### [PROBLEM DETAILS]
All of the entries, apart from their pictures, are to be copied verbatim.

Stored data:
============
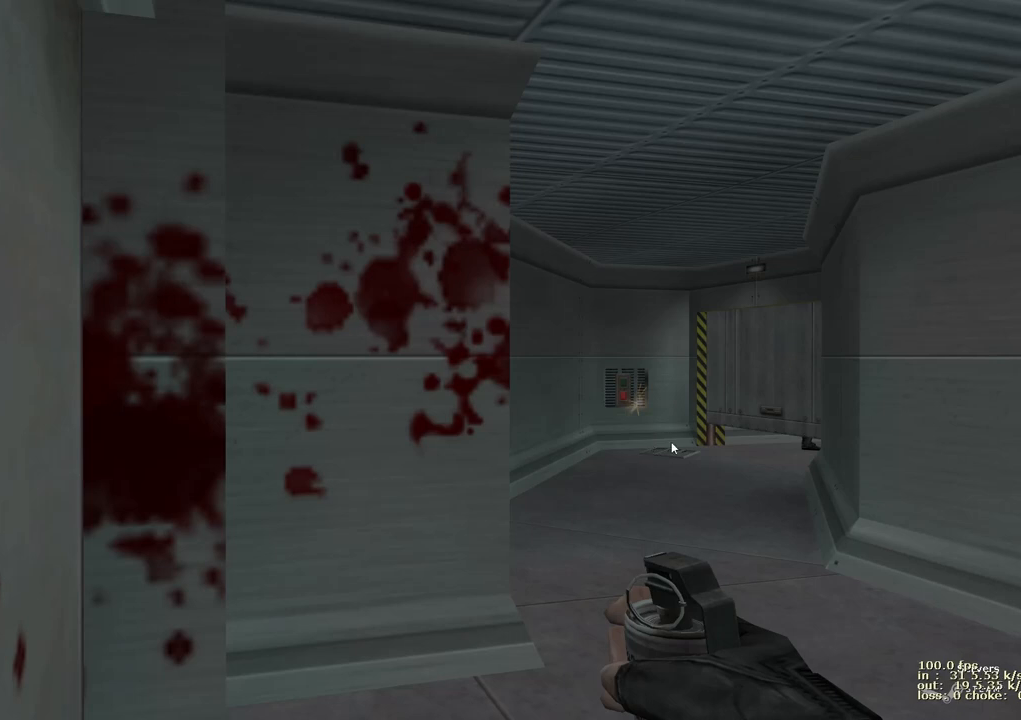
{"keys": ["b"], "events": [[433, "b", "down"]]}
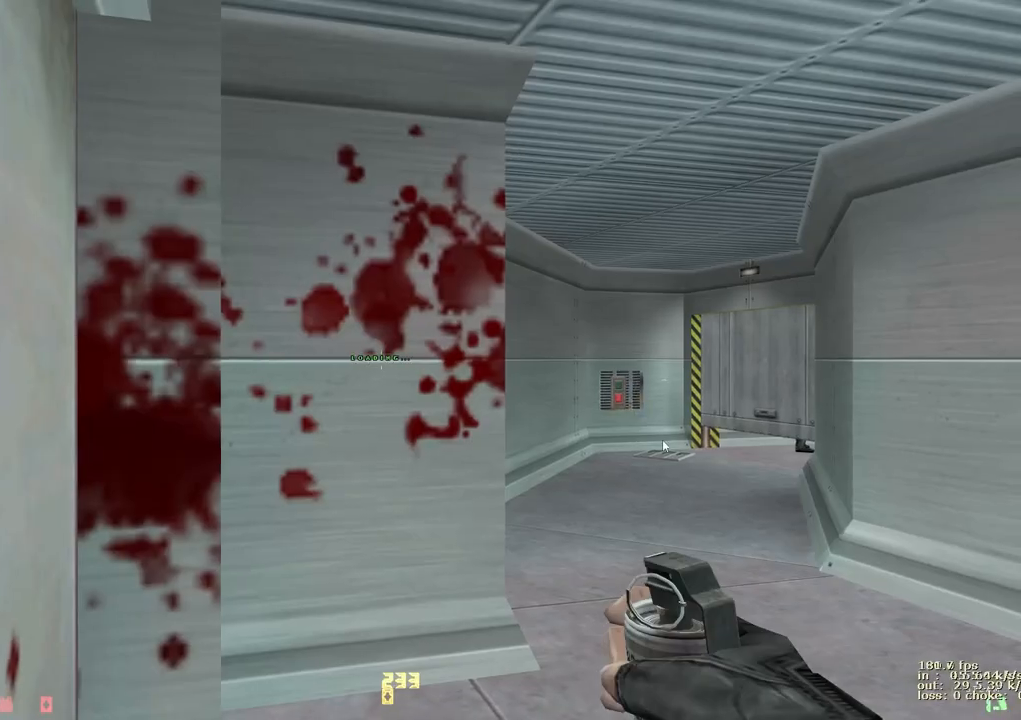
{"keys": [], "events": [[50, "b", "up"]]}
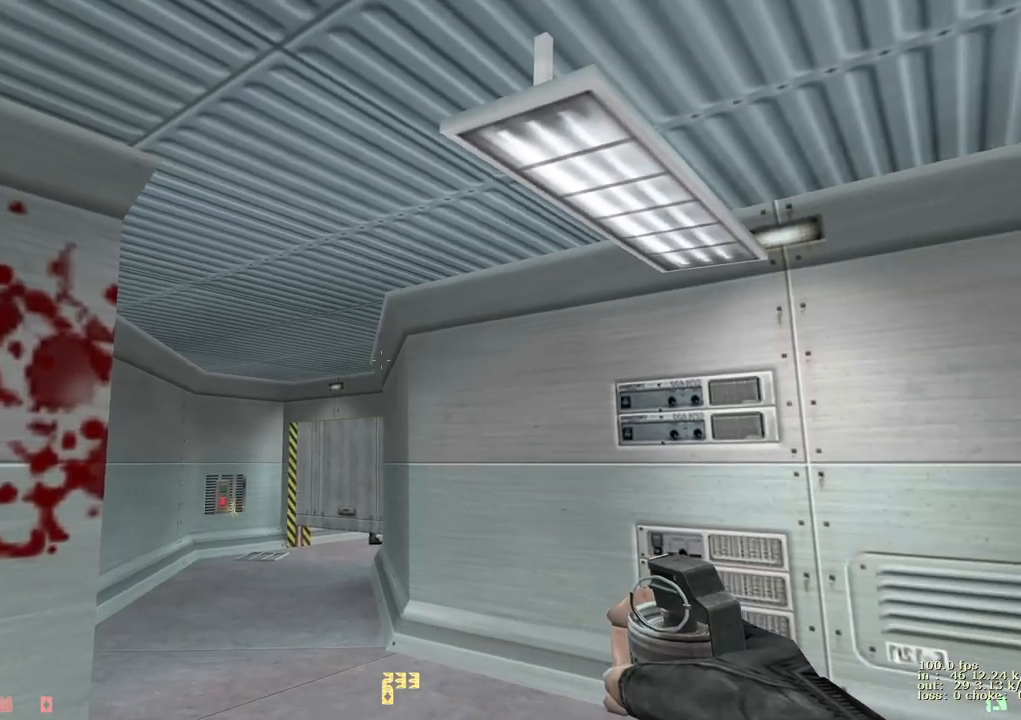
{"keys": [], "events": []}
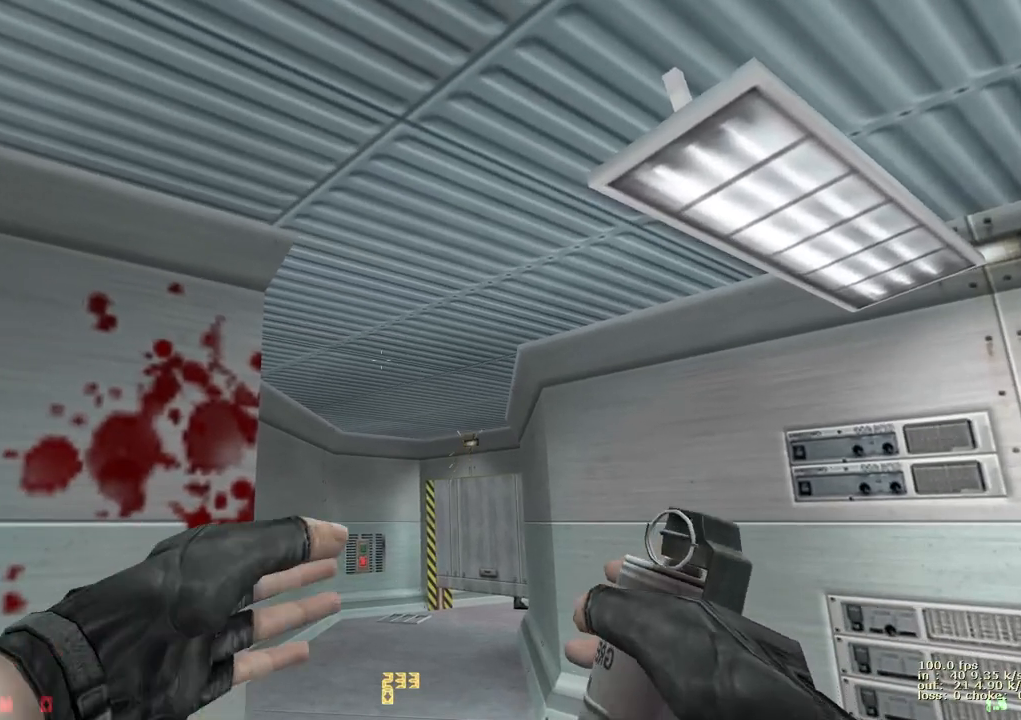
{"keys": [], "events": []}
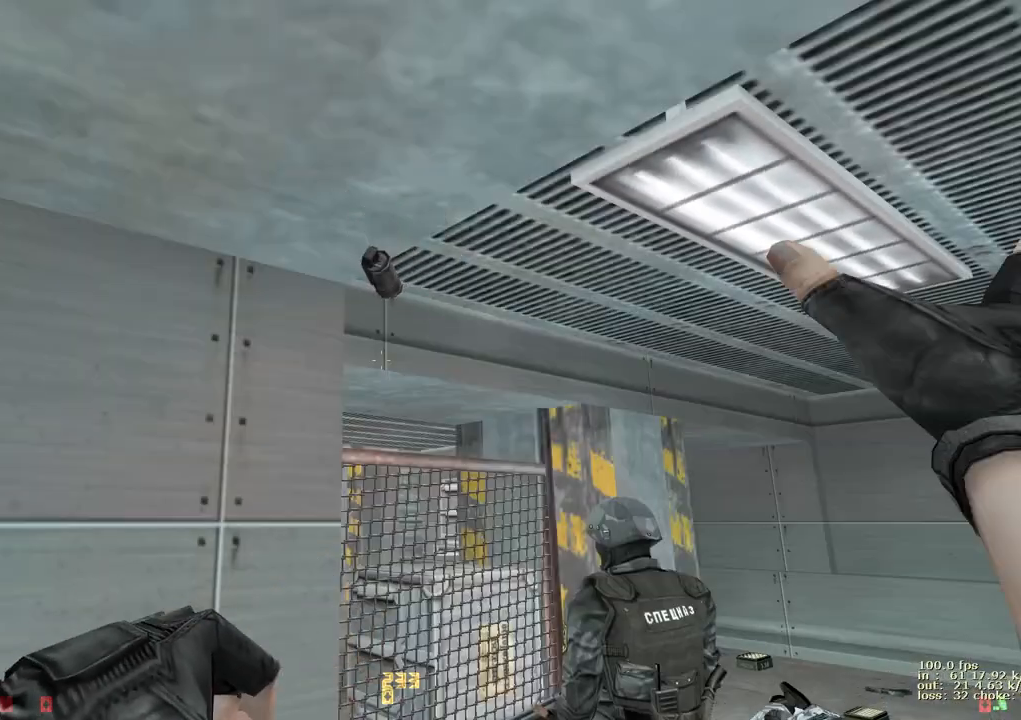
{"keys": ["d"], "events": [[150, "1", "down"], [250, "1", "up"], [400, "d", "down"]]}
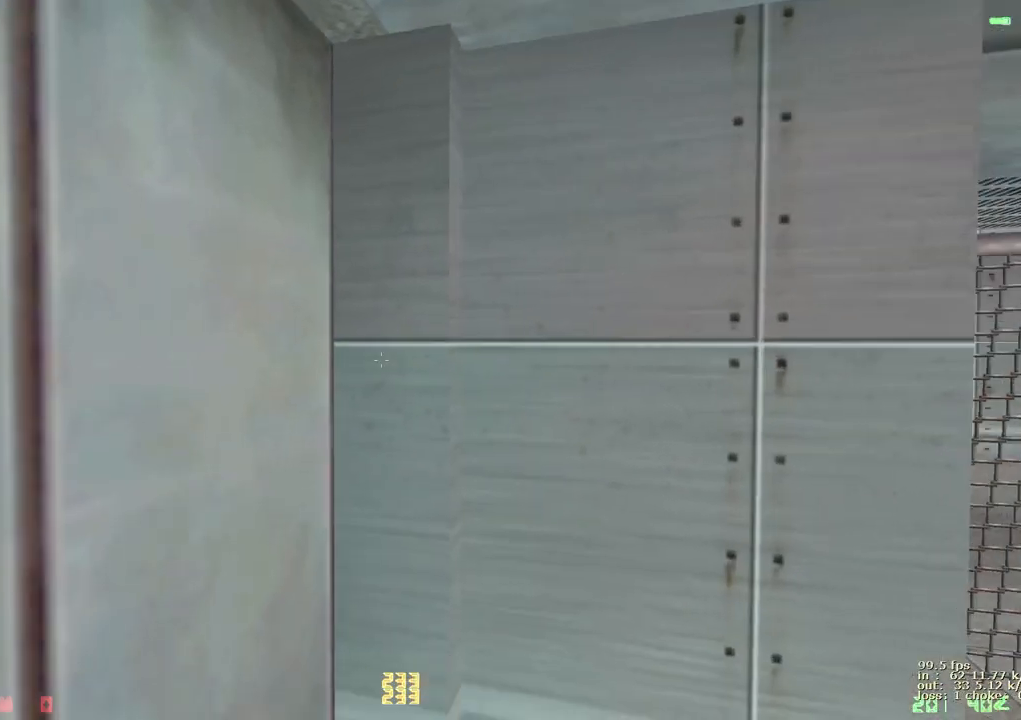
{"keys": ["d", "s"], "events": [[17, "s", "down"], [167, "d", "up"], [450, "d", "down"]]}
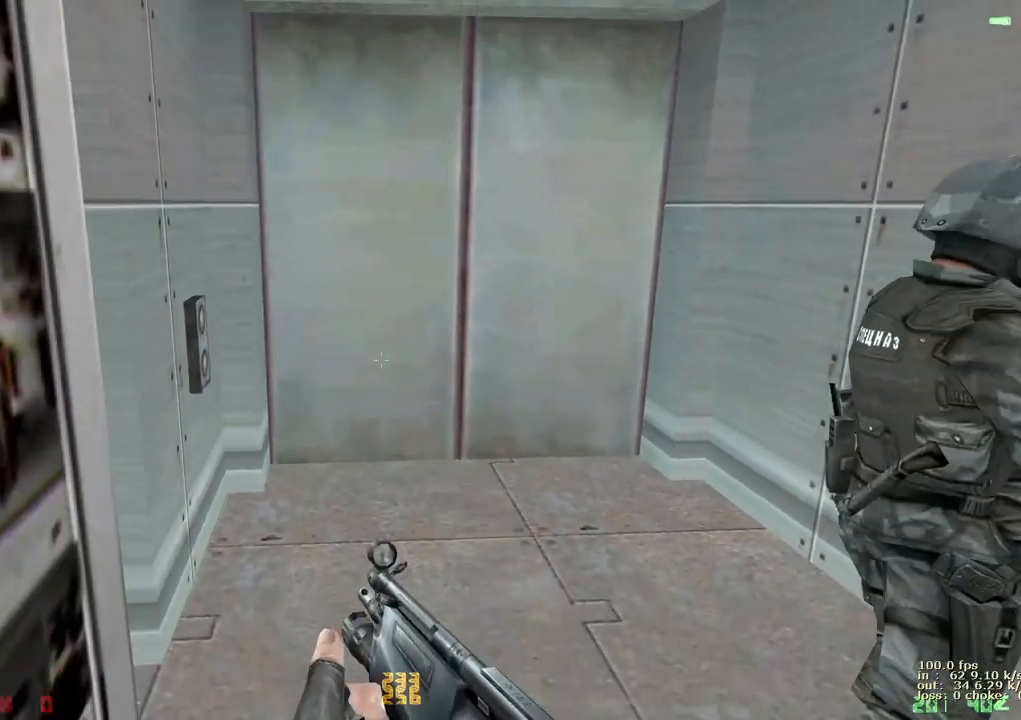
{"keys": ["s"], "events": [[100, "d", "up"]]}
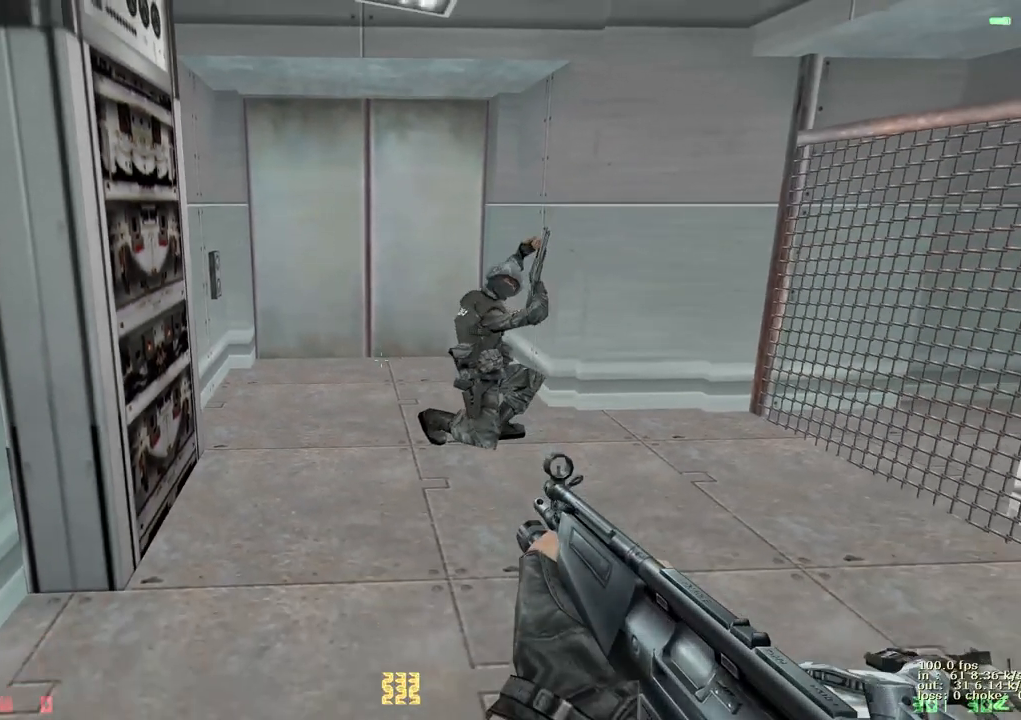
{"keys": ["w"], "events": [[167, "s", "up"], [350, "w", "down"]]}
============
### [TASK OUTPUT]
{"keys": ["b"], "events": [[433, "b", "down"]]}
{"keys": [], "events": [[50, "b", "up"]]}
{"keys": [], "events": []}
{"keys": [], "events": []}
{"keys": ["d"], "events": [[150, "1", "down"], [250, "1", "up"], [400, "d", "down"]]}
{"keys": ["d", "s"], "events": [[17, "s", "down"], [167, "d", "up"], [450, "d", "down"]]}
{"keys": ["s"], "events": [[100, "d", "up"]]}
{"keys": ["w"], "events": [[167, "s", "up"], [350, "w", "down"]]}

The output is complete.